Military Industries Corporation
- Native name: Arabic: المؤسسة العامة للصناعات الحربية
- Type: Government-owned corporation
- Industry: Defence
- Founded: 1953; 73 years ago
- Headquarters: Saudi Arabia
- Key people: Mohamed Al-Mady (President) (since 2015) Mohammed bin Salman (chairman) (since 2015)
- Products: munitions, firearms, armored vehicle
- Revenue: SR2,729,921,000 (2013)
- Parent: Saudi Arabian Military Industries
- Subsidiaries: Armored Vehicles & Heavy Equipment Factory
- Website: mic.gov.sa

= Military Industries Corporation =

Subsidiary of Saudi Arabian Military Industries

Military Industries Corporation (MIC or SAMIC; المؤسسة العامة للصناعات الحربية) is a state-owned enterprise in Saudi Arabia founded in 1953. MIC became a subsidiary of Saudi Arabian Military Industries (SAMI) in 2017 following the latter's founding.

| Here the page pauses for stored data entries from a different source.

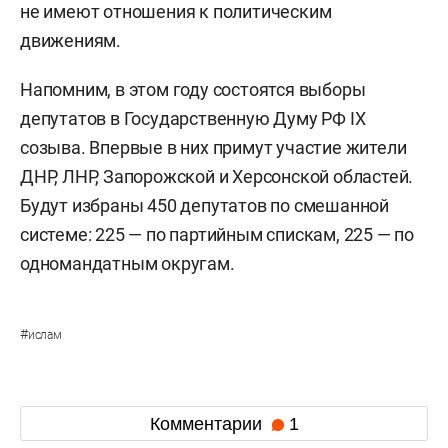
не имеют отношения к политическим
движениям.
Напомним, в этом году состоятся выборы
депутатов в Государственную Думу РФ IX
созыва. Впервые в них примут участие жители
ДНР, ЛНР, Запорожской и Херсонской областей.
Будут избраны 450 депутатов по смешанной
системе: 225 — по партийным спискам, 225 — по
одномандатным округам.
#
ислам
Комментарии
1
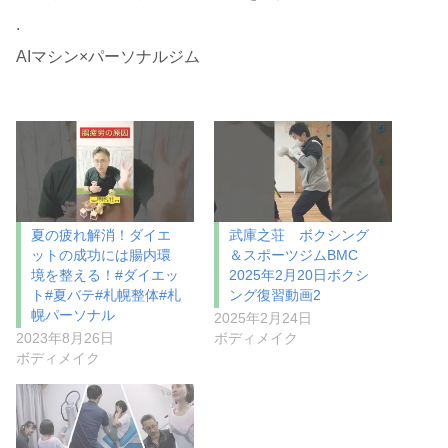
.
AIマシン×パーソナルジム
夏の疲れ解消！ダイエ
武庫之荘 ボクシング
ットの成功には腸内環
＆スポーツジムBMC
境を整える！#ダイエッ
2025年2月20日ボクシ
ト#夏バテ#札幌整体#札
ング復習動画2
幌パーソナル
2025年2月24日
2023年8月26日
ボディメイク
ボディメイク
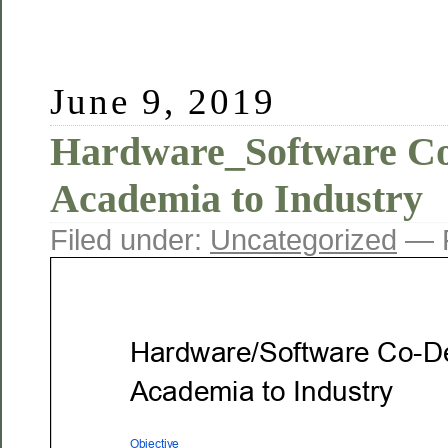
June 9, 2019
Hardware_Software Co
Academia to Industry
Filed under:
Uncategorized
— F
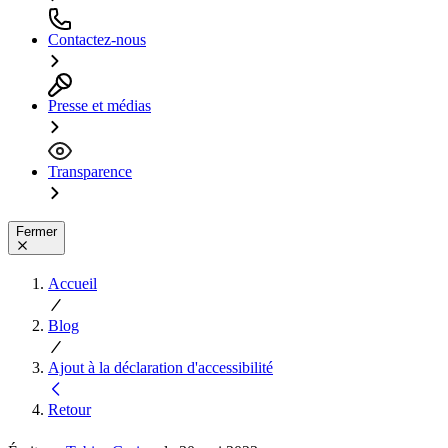
Contactez-nous
Presse et médias
Transparence
Fermer
Accueil
Blog
Ajout à la déclaration d'accessibilité
Retour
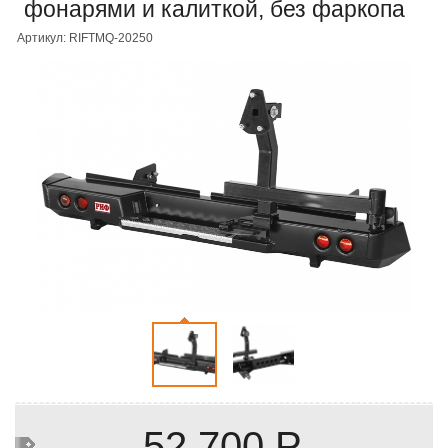
фонарями и калиткой, без фаркопа
Артикул: RIFTMQ-20250
52 700 Р.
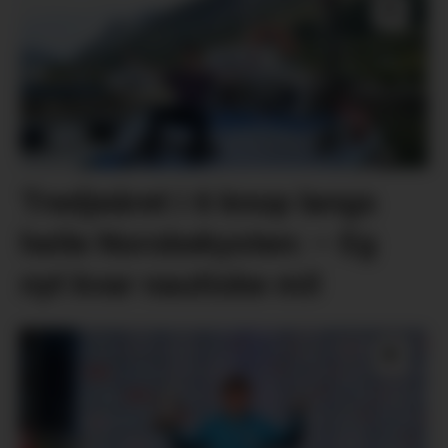
Tredjeåret i 6 knop langs
heile Norskekysten: – Eg
nyt kvar nautiske mil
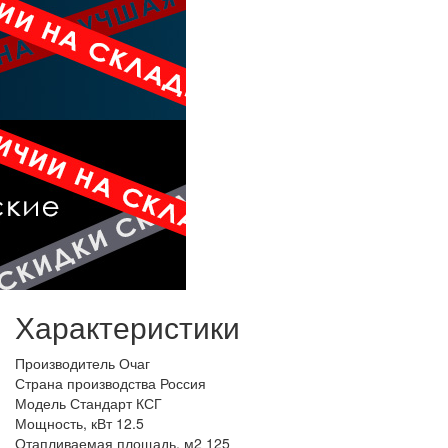
Характеристики
Производитель
Очаг
Страна производства
Россия
Модель
Стандарт КСГ
Мощность, кВт
12.5
Отапливаемая площадь, м2
125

Based in Riyadh, the MIC manufactures armaments and develops Saudi Arabia's military arsenal through technology transfer and research and development.

==History==
The notion of delegating the assembly, maintenance and advancement of Saudi military capabilities to a sovereign entity was first introduced by King Abdulaziz Al Saud in 1949. A royal decree was issued, stipulating the establishment of a weapons and artillery plant on September 8, 1950. Contract agreements were concluded with two corporations for the supply of the necessary equipment and apparatus to be installed at the premises of the new factory.

This step was taken with a number of objectives in mind, chief among them was achieving self-sufficiency for the Saudi army. It sought to assert the sovereignty of the kingdom's armed forces and other military sectors in regard of weaponry and ammunition supplies, and aimed to further the training and employment of Saudi nationals. Another key objective was to assimilate and implement relevant industry technologies.

Production at the ammunition factory began in 1953, and was followed by projects to acquire the necessary expertise and to train local plant personnel. A new munitions factory was opened in Al-Kharj in 2016, in partnership with the German/South African company Rheinmetall Denel Munition.

==Products==

- Firearms

H&K G3 rifle

H&K G36 rifle (v basic, c compact, K short ) Variants

H&K MP5 SMG

AK-103

- Armored vehicles

Al Shibl 1

Al Shibl 2

Aldahna

Tuwaiq

- Trucks

Tatra truck T810

Tatra truck T815-7

Tatra truck T158

- Ammunition

5.56×45mm

7.62×51mm

9×19mm

12.7mm

20 mm
(M55 training, M56 HE, M53 Armor Penetration)

25 mm
(M791 HE, M792 penetration, M793 training)

30 mm (Apache Ammunition)
(M789 HE, M788 training )

81 mm Mortars shells

105 mm Artillery shells

155 mm Artillery shells

General-purpose bombs MK 81, MK 82, MK 83, MK 84.

==Aims and objectives==
MIC seeks to accommodate the needs and requirements of Saudi Arabia's military sectors, acquiring technologies and building up military industries that are capable of keeping up with advancements in the Armed Forces. Its strategy includes:

1. Recruiting, developing and retaining a national work force. By agreement with the Ministry of Education it has awarded scholarships to 5,000 engineering students, who enter employment with the Corporation upon graduation.
2. Managing and developing MIC factories and plants.
3. Achieving integration among MIC, the military sectors and government agencies.
4. Cooperating with private sector entities, internally and externally, especially in the field of joint manufacturing.
5. Conducting research in collaboration with national and international universities and research centers; enabling technology transfer among these institutes, and establishing its own research centers.

==Human resource policy==
MIC is a public corporation enjoying independent financial and administrative status, applying Civil Service and Labor regulations with its employees. It has provided 1,200 housing units for employees, equipped with schools, convenience stores, and health and recreation facilities. It states that it supports its employees professionally and vocationally through training programs and skill-enhancing workshops.